Si j’osais une comparaison, la guerre c’est comme apprendre un art martial : vous vous y préparez pendant des années, dans une salle de sport ou un dojo, mais si dix mecs armés vous tombent dessus, vous êtes obligés de vus débrouiller comme vous pouvez. Et si cela passe par former des alliances déplaisantes pour d’autres, eh bien tant pis. A titre personnel, je n’apprécie pas la politique d’Israël vis à vis-à-vis des Palestiniens, de la Turquie vis-à-vis des Arméniens, des États-Unis de façon générale, et de l’UE de façon générale. Mais il est plus commode d’être anti UE, anti américain, anti Israël et anti Turquie dans le confort de mon appartement, avec un travail, un frigo plein, mes quatre membres, plutôt qu’en étant Ukrainien, 30% du territoire miné, près de 20% de mon pays occupé, plus de 30 000 morts, des coûts de destruction chiffrés à 3.5 milliards de dollars, le viol utilisé comme arme de guerre, la déportation d’enfants ukrainiens vers la Russie

V/ Irak/ Ukraine, même combat ?

Dominique de Villepin, qui est un homme sage et d’expérience, explique que la guerre en Ukraine est construite de la même façon. Il enchaîne son propos en disant que la guerre en Ukraine est une guerre de « reconquête » de l’espace russe (cet argument a déjà été traité; l’ignorance d’un homme d’une culture si grande est douloureuse pour l’auteur de ces lignes).

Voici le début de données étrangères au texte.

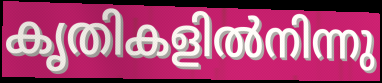
കൃതികളിൽനിന്നു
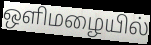
ஒளிமழையில்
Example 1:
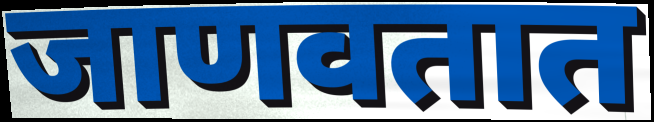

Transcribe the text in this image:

जाणवतात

Mais cette vidéo est intéressante car elle explique le processus d’entrée en guerre des États-Unis et de leurs alliés (Royaume-Uni, Pologne, Italie, Espagne…) contre l’Irak, soupçonné de détenir des armes de destruction massive et d’avoir des liens avec Al-Qaïda, auteurs des attentats du onze septembre 2001. La plupart des Français, de gauche comme de droite s’y sont opposés non seulement parce que les Américains avaient menti, mais aussi au nom d’un principe : Saddam Hussein était certes un dictateur, mais un dictateur souverain (et avec lequel on faisait du business). L’Irak était donc victime d’une agression dont il ne s’est par ailleurs toujours vingt ans plus tard. Aujourd’hui, c’est l’Ukraine qui est également victime d’une agression, sous un autre faux prétexte (la dénazification). Nous avons en effet dit plus haut que même si l’Ukraine avait été une dictature nazie, une théocratie orthodoxe, une république anarcho-libertaire tendance makhnoviste, ou une démocratie à la scandinave, elle restait souveraine sur la totalité de son territoire, ce qui inclue évidemment la Crimée et les territoires actuellement occupés de Lougansk et du Dombass.

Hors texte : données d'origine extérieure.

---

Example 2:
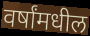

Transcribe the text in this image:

वर्षांमधील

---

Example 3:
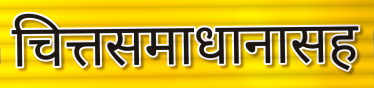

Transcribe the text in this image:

चित्तसमाधानासह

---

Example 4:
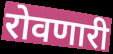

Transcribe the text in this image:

रोवणारी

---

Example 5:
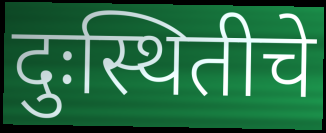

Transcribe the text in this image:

दुःस्थितीचे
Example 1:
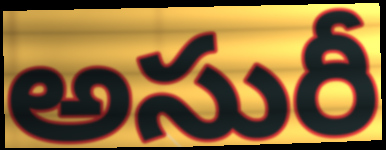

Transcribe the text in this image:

అసురీ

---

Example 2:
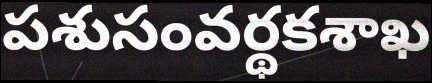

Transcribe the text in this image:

పశుసంవర్థకశాఖ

De là à dire que ceux qui hier soutenaient l’Irak sans soutenir l’Ukraine ont des intérêts et/ou une fascination étrange pour Poutine, il y a un pas que nous ne franchirons pas.

Que dire pour conclure ? La même chose que Dominique de Villepin en substance. Le mensonge terrible des États-Unis sur l’Irak a ruiné l’image de gendarme du monde qu’ils avaient. S’ils ont pu pratiquer l’interventionnisme et le putsch sympathique en Amérique latine, en Iran, en Afghanistan, l’Irak a été le mensonge de trop. Ainsi, en Ukraine aujourd’hui, les États-Unis sont à la peine pour rallier à eux une opinion publique et médiatique bien moins favorable à la guerre, aux États-Unis et ailleurs; il y a littéralement des Américains qui nient l’existencence de cette guerre (On ne se moque pas). Ainsi, la propagande russe n’a fait que prendre la place laissée vacante par une propagande américaine en difficulté, comme l’économie russe a pris des places en Afrique ou ailleurs abandonnées par la France ou les États-Unis.